DC Intrafamily Rule 7 “motions” governing Intrafamily Proceedings provides in subdivision “c” for a motion for contempt for violation of protection order. Rule 12 “contempt” as to motions for contempt for violation of a civil protection order states:
“(b) Violation of protection order. A motion alleging one or more violations of a temporary order or civil protection order shall be filed and served pursuant to Rule 7(c).
“(c) Contempt hearing procedures.
“(1) The respondent has the right to counsel and shall be so advised.
“(2) Anytime the judge contemplates imposing a sentence of imprisonment if the contempt is proven beyond a reasonable doubt, the judge may appoint counsel for the respondent. The court may also request that the Corporation Counsel represent the petitioner.
“(3) If the respondent requests a continuance, the judge may grant the continuance on any one or all of the following conditions:
“(A) That any existing temporary protection order or civil protection order be extended,
“(B) That additional conditions to ensure the safety of the moving party be imposed (e.g., vacation of the premises pending the continuance; a temporary total ban on visitation; awarding temporary custody of a minor child of the parties),
“(C) That the respondent receive no further continuances.
“(4) Both parties have the right to present sworn testimony of witnesses and other evidence in support of or in opposition to the motion. The respondent may not be compelled to testify or give evidence.

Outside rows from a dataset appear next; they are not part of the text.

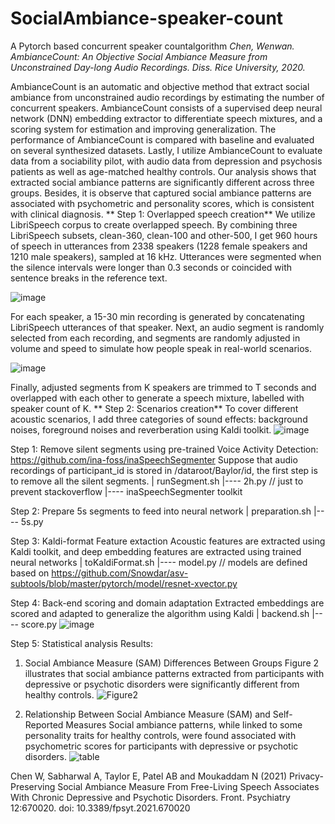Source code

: # SocialAmbiance-speaker-count
A Pytorch based concurrent speaker countalgorithm
_Chen, Wenwan. AmbianceCount: An Objective Social Ambiance Measure from Unconstrained Day-long Audio Recordings. Diss. Rice University, 2020._

AmbianceCount is an automatic and objective method that extract social ambiance from unconstrained audio recordings by estimating the number of concurrent speakers. AmbianceCount consists of a supervised deep neural network (DNN) embedding extractor to differentiate speech mixtures, and a scoring system for estimation and improving generalization. The performance of AmbianceCount is compared with baseline and evaluated on several synthesized datasets. Lastly, I utilize AmbianceCount to evaluate data from a sociability pilot, with audio data from depression and psychosis patients as well as age-matched healthy controls. Our analysis shows that extracted social ambiance patterns are significantly different across three groups. Besides, it is observe that captured social ambiance patterns are associated with psychometric and personality scores, which is consistent with clinical diagnosis.
**
Step 1: Overlapped speech creation**
We utilize LibriSpeech corpus to create overlapped speech. By combining three LibriSpeech subsets, clean-360, clean-100 and other-500, I get 960 hours of speech in utterances from 2338 speakers (1228 female speakers and 1210 male speakers), sampled at 16 kHz. Utterances were segmented when the silence intervals were longer than 0.3 seconds or coincided with sentence breaks in the reference text. 

![image](https://user-images.githubusercontent.com/41505580/130540735-6d580b1f-081d-4443-a7bd-e57a9f6918a3.png)

For each speaker, a 15-30 min recording is generated by concatenating LibriSpeech utterances of that speaker. Next, an audio segment is randomly selected from each recording, and segments are randomly adjusted in volume and speed to simulate how people speak in real-world scenarios.

![image](https://user-images.githubusercontent.com/41505580/130540880-791bc03f-176f-4b64-bb5e-8c0411e67fec.png)

Finally, adjusted segments from K speakers are trimmed to T seconds and overlapped with each other to generate a speech mixture, labelled with speaker count of K.
**
Step 2: Scenarios creation**
To cover different acoustic scenarios, I add three categories of sound effects: background noises, foreground noises and reverberation using Kaldi toolkit.
![image](https://user-images.githubusercontent.com/41505580/130540984-8c62afca-54d8-4a1a-b0c5-2b111c37f13f.png)


Step 1: Remove silent segments using pre-trained Voice Activity Detection: https://github.com/ina-foss/inaSpeechSegmenter
Suppose that audio recordings of participant_id is stored in /dataroot/Baylor/id, the first step is to remove all the silent segments. 
   | runSegment.sh
   |---- 2h.py // just to prevent stackoverflow
   |---- inaSpeechSegmenter toolkit
   
Step 2: Prepare 5s segments to feed into neural network
   | preparation.sh
   |---- 5s.py 
   
Step 3: Kaldi-format Feature extaction 
Acoustic features are extracted using Kaldi toolkit, and deep embedding features are extracted using trained neural networks
   | toKaldiFormat.sh
   |---- model.py  // models are defined based on https://github.com/Snowdar/asv-subtools/blob/master/pytorch/model/resnet-xvector.py
   
Step 4: Back-end scoring and domain adaptation
Extracted embeddings are scored and adapted to generalize the algorithm using Kaldi
   | backend.sh
   |---- score.py
![image](https://user-images.githubusercontent.com/41505580/130548488-82207ef3-c93a-40b9-b4ad-15c461fc6a9d.png)

Step 5: Statistical analysis 
Results: 
1. Social Ambiance Measure (SAM) Differences Between Groups
Figure 2  illustrates that social ambiance patterns extracted from participants with depressive or psychotic disorders were significantly different from healthy controls. 
![Figure2](https://user-images.githubusercontent.com/41505580/130549094-10d4ebfc-d725-46ff-818b-72137d8fc1a4.jpeg)


2. Relationship Between Social Ambiance Measure (SAM) and Self-Reported Measures
Social ambiance patterns, while linked to some personality traits for healthy controls, were found associated with psychometric scores for participants with depressive or psychotic disorders.
![table](https://user-images.githubusercontent.com/41505580/130549103-c2e5f091-42d7-4640-9c4b-a2d5865e8f45.jpeg)


Chen W, Sabharwal A, Taylor E, Patel AB and Moukaddam N (2021) Privacy-Preserving Social Ambiance Measure From Free-Living Speech Associates With Chronic Depressive and Psychotic Disorders. Front. Psychiatry 12:670020. doi: 10.3389/fpsyt.2021.670020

“(d) Application of the spousal privilege. One spouse is a competent and compellable witness against the other and may testify as to confidential communications, but testimony compelled over a claim of privilege shall be inadmissible as evidence in a criminal trial over the objection of a spouse entitled to claim that privilege.
“(e) Punishment upon finding of contempt by the Division. Contempt may be punished by a fine or penalty of not more than $300.00 or by imprisonment for not more than six (6) months, or both.” (Emphasis supplied).